--- START Record extracts ---

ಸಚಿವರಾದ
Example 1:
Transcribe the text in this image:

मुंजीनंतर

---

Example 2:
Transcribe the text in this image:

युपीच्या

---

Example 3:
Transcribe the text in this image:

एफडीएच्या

--- END Record extracts ---
--- START Record extracts ---

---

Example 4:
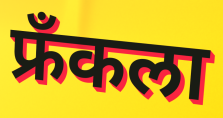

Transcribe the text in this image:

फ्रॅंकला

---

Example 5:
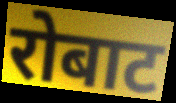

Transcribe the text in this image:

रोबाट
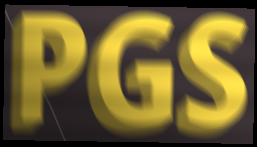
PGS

--- END Record extracts ---

Report every line in the records above that contains the word "Example".

Example 1:
Example 2:
Example 3:
Example 4:
Example 5:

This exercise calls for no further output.